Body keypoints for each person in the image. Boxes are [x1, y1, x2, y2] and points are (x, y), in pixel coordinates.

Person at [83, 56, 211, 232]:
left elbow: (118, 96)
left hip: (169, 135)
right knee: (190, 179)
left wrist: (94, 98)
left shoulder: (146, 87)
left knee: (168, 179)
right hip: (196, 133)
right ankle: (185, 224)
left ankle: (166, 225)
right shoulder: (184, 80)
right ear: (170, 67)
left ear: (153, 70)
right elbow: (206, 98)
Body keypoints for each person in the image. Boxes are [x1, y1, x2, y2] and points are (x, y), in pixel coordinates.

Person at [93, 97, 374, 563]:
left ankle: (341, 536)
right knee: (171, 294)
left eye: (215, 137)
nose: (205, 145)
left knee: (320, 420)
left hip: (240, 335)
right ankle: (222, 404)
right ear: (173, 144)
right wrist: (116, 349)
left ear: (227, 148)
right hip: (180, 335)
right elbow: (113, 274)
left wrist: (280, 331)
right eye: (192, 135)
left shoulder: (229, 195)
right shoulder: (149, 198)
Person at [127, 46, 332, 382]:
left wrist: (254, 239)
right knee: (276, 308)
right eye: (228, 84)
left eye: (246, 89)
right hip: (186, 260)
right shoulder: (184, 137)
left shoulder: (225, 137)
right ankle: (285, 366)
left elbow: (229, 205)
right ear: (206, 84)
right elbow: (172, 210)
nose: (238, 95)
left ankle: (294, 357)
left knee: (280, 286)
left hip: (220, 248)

---*---

# Task to complete
Exact reproduction of the listing above is required.

# Result of this task
Body keypoints for each person in the image. Boxes are [x1, y1, x2, y2] and points are (x, y), in pixel coordinates.

Person at [83, 56, 211, 232]:
left elbow: (118, 96)
left hip: (169, 135)
right knee: (190, 179)
left wrist: (94, 98)
left shoulder: (146, 87)
left knee: (168, 179)
right hip: (196, 133)
right ankle: (185, 224)
left ankle: (166, 225)
right shoulder: (184, 80)
right ear: (170, 67)
left ear: (153, 70)
right elbow: (206, 98)
Body keypoints for each person in the image. Boxes are [x1, y1, x2, y2] and points are (x, y), in pixel coordinates.

Person at [93, 97, 374, 563]:
left ankle: (341, 536)
right knee: (171, 294)
left eye: (215, 137)
nose: (205, 145)
left knee: (320, 420)
left hip: (240, 335)
right ankle: (222, 404)
right ear: (173, 144)
right wrist: (116, 349)
left ear: (227, 148)
right hip: (180, 335)
right elbow: (113, 274)
left wrist: (280, 331)
right eye: (192, 135)
left shoulder: (229, 195)
right shoulder: (149, 198)
Person at [127, 46, 332, 382]:
left wrist: (254, 239)
right knee: (276, 308)
right eye: (228, 84)
left eye: (246, 89)
right hip: (186, 260)
right shoulder: (184, 137)
left shoulder: (225, 137)
right ankle: (285, 366)
left elbow: (229, 205)
right ear: (206, 84)
right elbow: (172, 210)
nose: (238, 95)
left ankle: (294, 357)
left knee: (280, 286)
left hip: (220, 248)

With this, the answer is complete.